Part 1 (Training a decision tree manually)

Create a small example data set that has two input attributes and one binary output attribute, e.g., with values Y and N. Choose the data records in the following way: When running the tree induction algorithm until each leaf is 100% pure (either all records in a leaf are of class N or all are of class Y), your tree should have at least two non-leaf nodes. You can achieve this with very few training records. Remember, you are training the tree by hand, so the fewer data records you use, the less time this will take.

Using your example data, train a decision tree by following the tree training algorithm we discussed in class, starting with the entire data set at the root node. Compute the information gain for each attribute and select the split with the greatest information gain for the root node. Repeat this process recursively in the next level. Remember, you just need one more split node (other than the root), so you want to keep your data set very small. Stop tree growing when each leaf node has a 100% pure data subset.

Show the final tree and all your work in constructing the tree.

Part 2 (Use a Decison Tree in SQL Server Business Intelligence Development Studio)

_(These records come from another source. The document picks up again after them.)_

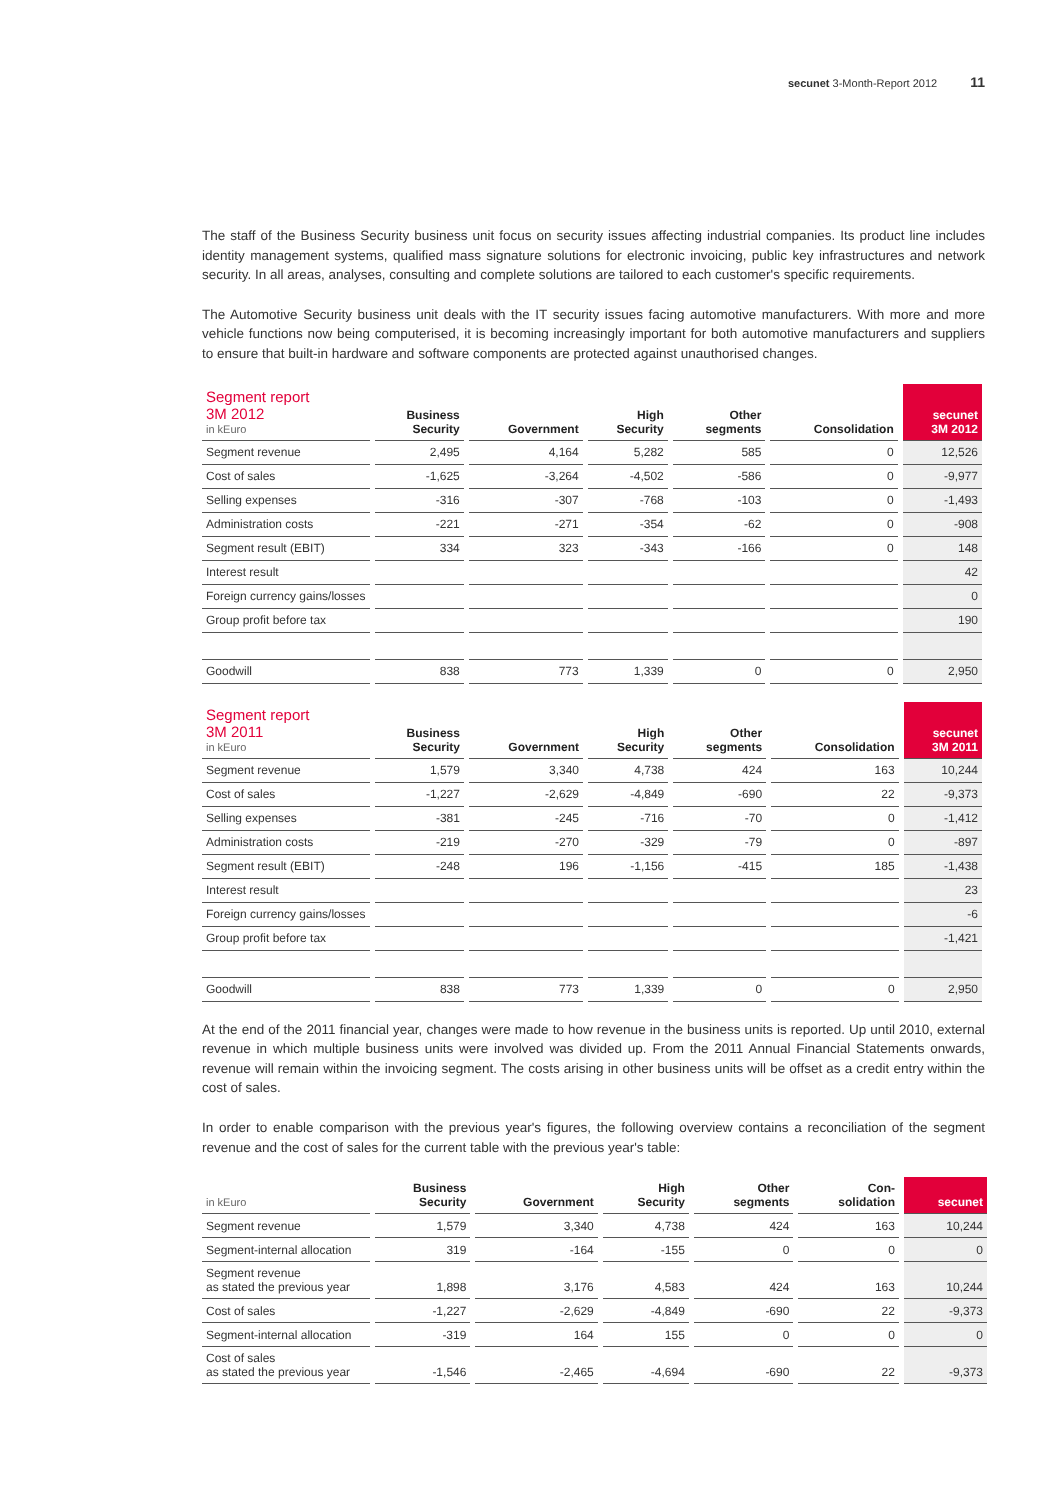secunet 3-Month-Report 2012 11
The staff of the Business Security business unit focus on security issues affecting industrial companies. Its product line includes identity management systems, qualified mass signature solutions for electronic invoicing, public key infrastructures and network security. In all areas, analyses, consulting and complete solutions are tailored to each customer's specific requirements.
The Automotive Security business unit deals with the IT security issues facing automotive manufacturers. With more and more vehicle functions now being computerised, it is becoming increasingly important for both automotive manufacturers and suppliers to ensure that built-in hardware and software components are protected against unauthorised changes.
| Segment report 3M 2012 in kEuro | Business Security | Government | High Security | Other segments | Consolidation | secunet 3M 2012 |
| --- | --- | --- | --- | --- | --- | --- |
| Segment revenue | 2,495 | 4,164 | 5,282 | 585 | 0 | 12,526 |
| Cost of sales | -1,625 | -3,264 | -4,502 | -586 | 0 | -9,977 |
| Selling expenses | -316 | -307 | -768 | -103 | 0 | -1,493 |
| Administration costs | -221 | -271 | -354 | -62 | 0 | -908 |
| Segment result (EBIT) | 334 | 323 | -343 | -166 | 0 | 148 |
| Interest result | | | | | | 42 |
| Foreign currency gains/losses | | | | | | 0 |
| Group profit before tax | | | | | | 190 |
| Goodwill | 838 | 773 | 1,339 | 0 | 0 | 2,950 |
| Segment report 3M 2011 in kEuro | Business Security | Government | High Security | Other segments | Consolidation | secunet 3M 2011 |
| --- | --- | --- | --- | --- | --- | --- |
| Segment revenue | 1,579 | 3,340 | 4,738 | 424 | 163 | 10,244 |
| Cost of sales | -1,227 | -2,629 | -4,849 | -690 | 22 | -9,373 |
| Selling expenses | -381 | -245 | -716 | -70 | 0 | -1,412 |
| Administration costs | -219 | -270 | -329 | -79 | 0 | -897 |
| Segment result (EBIT) | -248 | 196 | -1,156 | -415 | 185 | -1,438 |
| Interest result | | | | | | 23 |
| Foreign currency gains/losses | | | | | | -6 |
| Group profit before tax | | | | | | -1,421 |
| Goodwill | 838 | 773 | 1,339 | 0 | 0 | 2,950 |
At the end of the 2011 financial year, changes were made to how revenue in the business units is reported. Up until 2010, external revenue in which multiple business units were involved was divided up. From the 2011 Annual Financial Statements onwards, revenue will remain within the invoicing segment. The costs arising in other business units will be offset as a credit entry within the cost of sales.
In order to enable comparison with the previous year's figures, the following overview contains a reconciliation of the segment revenue and the cost of sales for the current table with the previous year's table:
| in kEuro | Business Security | Government | High Security | Other segments | Con- solidation | secunet |
| --- | --- | --- | --- | --- | --- | --- |
| Segment revenue | 1,579 | 3,340 | 4,738 | 424 | 163 | 10,244 |
| Segment-internal allocation | 319 | -164 | -155 | 0 | 0 | 0 |
| Segment revenue as stated the previous year | 1,898 | 3,176 | 4,583 | 424 | 163 | 10,244 |
| Cost of sales | -1,227 | -2,629 | -4,849 | -690 | 22 | -9,373 |
| Segment-internal allocation | -319 | 164 | 155 | 0 | 0 | 0 |
| Cost of sales as stated the previous year | -1,546 | -2,465 | -4,694 | -690 | 22 | -9,373 |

In Part 2 of the previous lab you learned how to create a data mining structure and a data mining model with SQL Server Business Intelligence Development Studio. You now have 2 options:

Option 1:

If you still have the project you created for part 2 in previous lab, you can follow the next steps to add a new mining model to the same project

To add a decision tree model to an existing data mining structure:

Open SQL Server Business Intelligence Development Studio.
Click on File-> Open->Project/Solution. Browse to the mXXXXXX_Clustering project you created in previous lab and click on mXXXXXX_Clustering.sln file. Click on Open
Double-click on the mXXXXXX_Trageted Mailing Mining Structure that you created in the previous lab.
Switch to the Mining Models tab in Data Mining Designer in Business Intelligence Development Studio.

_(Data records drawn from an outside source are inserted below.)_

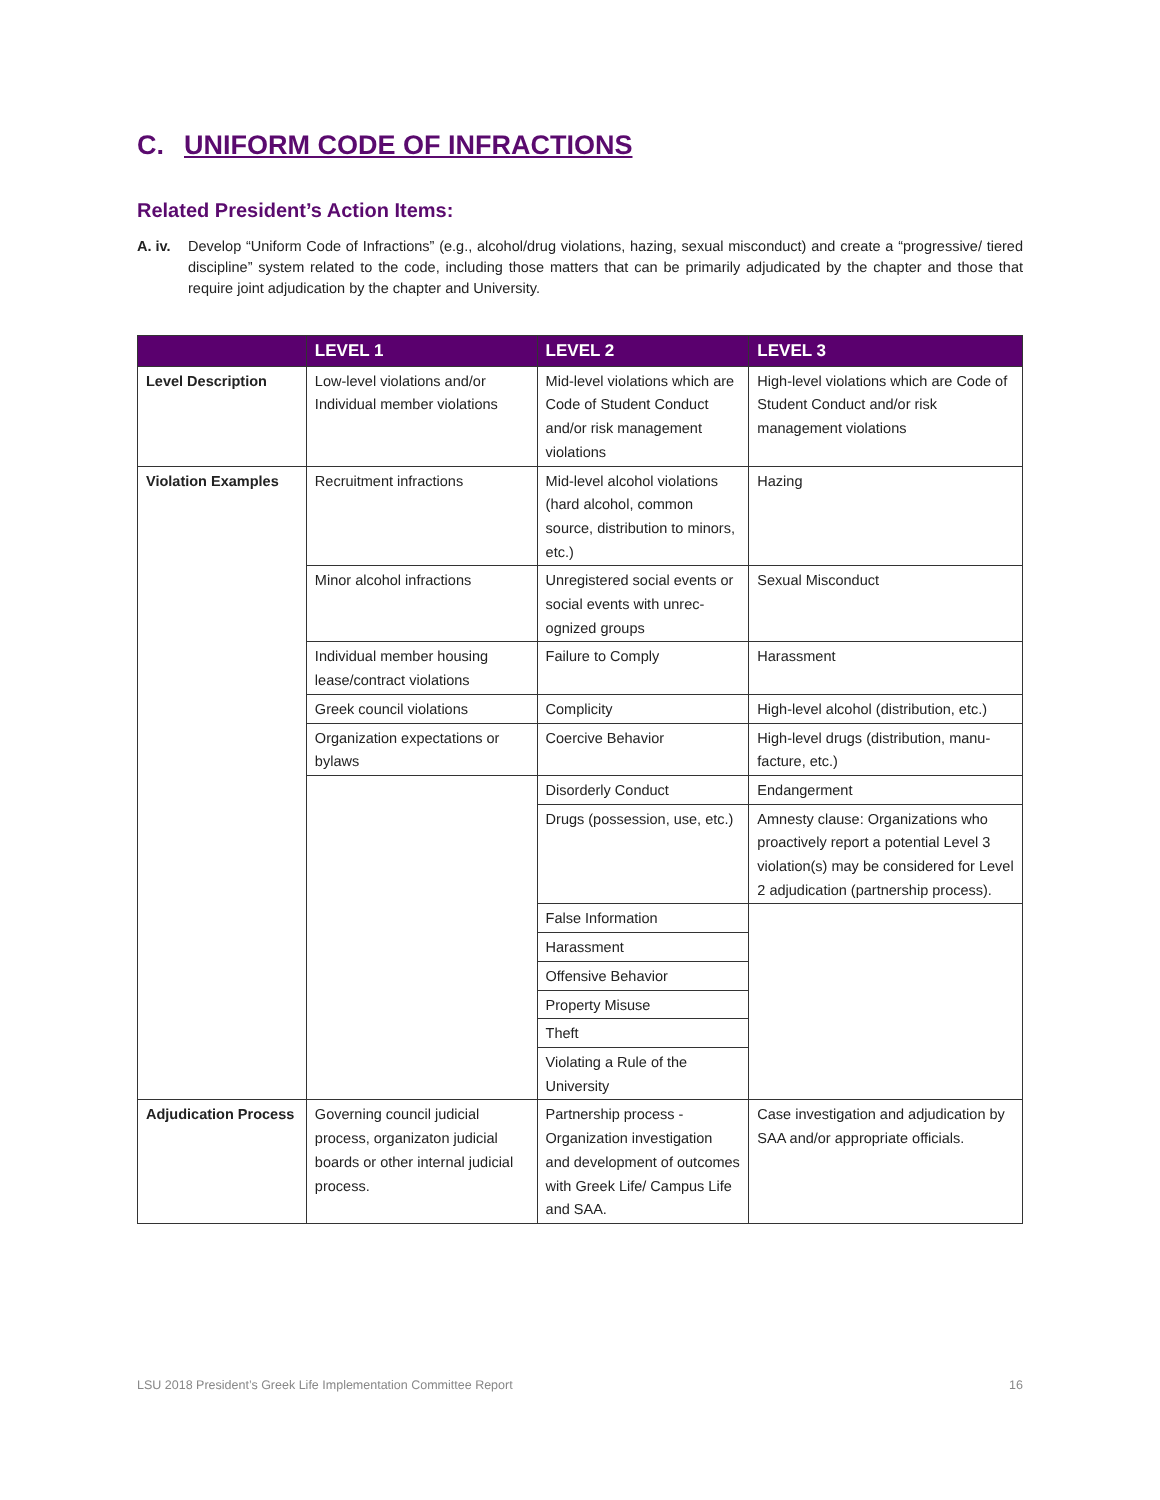C. UNIFORM CODE OF INFRACTIONS
Related President’s Action Items:
A. iv.
Develop “Uniform Code of Infractions” (e.g., alcohol/drug violations, hazing, sexual misconduct) and create a “progressive/ tiered discipline” system related to the code, including those matters that can be primarily adjudicated by the chapter and those that require joint adjudication by the chapter and University.
| | LEVEL 1 | LEVEL 2 | LEVEL 3 |
| --- | --- | --- | --- |
| Level Description | Low-level violations and/or Individual member violations | Mid-level violations which are Code of Student Conduct and/or risk management violations | High-level violations which are Code of Student Conduct and/or risk management violations |
| Violation Examples | Recruitment infractions | Mid-level alcohol violations (hard alcohol, common source, distribution to minors, etc.) | Hazing |
| | Minor alcohol infractions | Unregistered social events or social events with unrec­ognized groups | Sexual Misconduct |
| | Individual member housing lease/contract violations | Failure to Comply | Harassment |
| | Greek council violations | Complicity | High-level alcohol (distribution, etc.) |
| | Organization expectations or bylaws | Coercive Behavior | High-level drugs (distribution, manu­facture, etc.) |
| | | Disorderly Conduct | Endangerment |
| | | Drugs (possession, use, etc.) | Amnesty clause: Organizations who proactively report a potential Level 3 violation(s) may be considered for Level 2 adjudication (partnership process). |
| | | False Information | |
| | | Harassment | |
| | | Offensive Behavior | |
| | | Property Misuse | |
| | | Theft | |
| | | Violating a Rule of the University | |
| Adjudication Process | Governing council judicial process, organizaton judicial boards or other internal judi­cial process. | Partnership process - Organization investiga­tion and development of outcomes with Greek Life/ Campus Life and SAA. | Case investigation and adjudication by SAA and/or appropriate officials. |
LSU 2018 President’s Greek Life Implementation Committee Report 16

Notice that the designer displays two columns, one for the mining structure and one for the TM_Clustering mining model, which you created in the previous lab.

Right-click the Structure column and select New Mining Model.
In the New Mining Model dialog box, in Model name, type TM_Decision_Tree.
In Algorithm name, select Microsoft Decision Trees.
Click OK.

Option 2:

If you do not have the project you created for part 2 in previous lab, go to the previous lab writeup and follow the steps in part 2 up to the Processing Models part, but use the Microsoft Decision Tree algorithm rather than Microsoft Clustering algorithm when creating the model. Name your model TM_Decision_Tree

You should now have a project with a Mining Structure containing the TM_Decision_Tree model in it.

Processing Models in the Targeted Mailing Structure

Before you can browse or work with the mining model that you have created, you must deploy the Analysis Services project and process the mining structure and the mining model. Deploying sends the project to a server and creates any objects in that project on the server. Processing is the step, or series of steps, that populates Analysis Services objects with data from relational data sources. Models cannot be used until they have been deployed and processed.

In Data Mining Designer, you can process a mining structure, a specific mining model that is associated with a mining structure, or the structure and all the models that are associated with that structure. For this task, we will process the structure and all the models at the same time.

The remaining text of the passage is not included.